I’ve been writing this Good At Sex series from a lot of theory and survey data. Below, Diana Fleischman guest posts by brings in her expertise in evolutionary psychology. -Aella
Diana also included an audio narration of this post, included at the bottom.
Women’s fantasies vary quite a lot. While most women are interested in displays of dominance-as-status, even if it’s not expressed via actual bdsm, a significant subset of women are also interested in more concrete displays of power. This kind of thing goes by many names because it’s edgy, and people don’t know how to talk about it. Some of these are forced sex, rape play, ravishment and consensual nonconsent (CNC).
24% of women fantasize about having this kind of sex often! In a previous blog, Aella showed that role playing forced sex is one of the sexual behaviors where there is the greatest disparity between how much women like it (a lot, but with high variance) and how much men do it (not enough).
This is surprising to many people because we learn that sex is supposed to always be nice, loving, and safe. Any ambivalence on the woman’s part means that sex is unwanted and should stop immediately. Good sex requires enthusiastic affirmation at every step. “YES! NOTHING WOULD MAKE ME HAPPIER THAN FOR YOU TO SQUEEZE MY LEFT BOOB”.
We do this because there’s high consequences for failure. If you’re miscalibrated, displaying force in sex can end up with serious trauma for women, and so society has been very careful to warn against this. The intent is great; on this blog, we support not psychologically scarring your sex partner. Consent can be complicated, but rape much less so. Part of the reason antagonistic seduction is underdiscussed is due to its proximity to truly bad things, and fear of conflating them and misleading people into thinking they can simply violate consent as a seduction method.

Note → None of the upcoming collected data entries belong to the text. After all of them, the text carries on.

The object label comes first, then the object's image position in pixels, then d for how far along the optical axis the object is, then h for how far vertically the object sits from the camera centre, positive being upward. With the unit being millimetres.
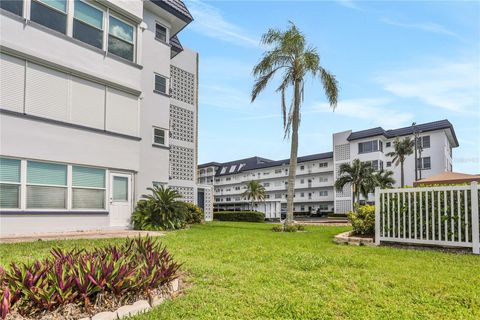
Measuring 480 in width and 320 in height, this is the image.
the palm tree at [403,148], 43125 +4402
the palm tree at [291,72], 15359 +5070
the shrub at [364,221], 10375 -1179
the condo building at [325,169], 45500 +2479
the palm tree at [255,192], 65125 -1872
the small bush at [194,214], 20219 -1956
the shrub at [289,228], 14666 -2005
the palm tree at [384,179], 41191 +360
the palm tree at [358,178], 40625 +529
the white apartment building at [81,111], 11016 +2728
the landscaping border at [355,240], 9470 -1656
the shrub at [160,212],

But it is true that human sexuality is not as simple as an enthusiastic request for boob squeezing.
If it were, there wouldn’t be so much misunderstanding between men and women. There would only be one attitude that ever led to great sex- an enthusiastically affirmative attitude. Sex is often antagonistic- a meeting of opposing forces rather than cooperative forces. Like capitalism, the meeting of selfish forces can result in something (s)exalted.
And, if you want to see an example of how complicated the line between consent and nonconsent can be, I can recommend this infamous scene (nsfw!) from Straw Dogs where Amy is initially forced, but ultimately yields to have sex with her ex-boyfriend Charlie.
Having a good model of how and why women evolved to appreciate (precisely applied) force in sex can help you navigate the minefield. For a significant number of women, if you aren’t capable of displaying some masculine aggression, they won’t view you as a sexual object at all. So how do you do this without genuinely causing damage?
One important thing to understand here is that for women, sexual ambivalence is normal. Almost all female animals are coy when it comes to sex and women are no exception, even if they are slutty. I’m going to flip through a few examples of how evolution has designed this in other species.
Another important thing to understand is that women’s mate evaluation for casual sex is correlated with change in her preference for demonstrations of force.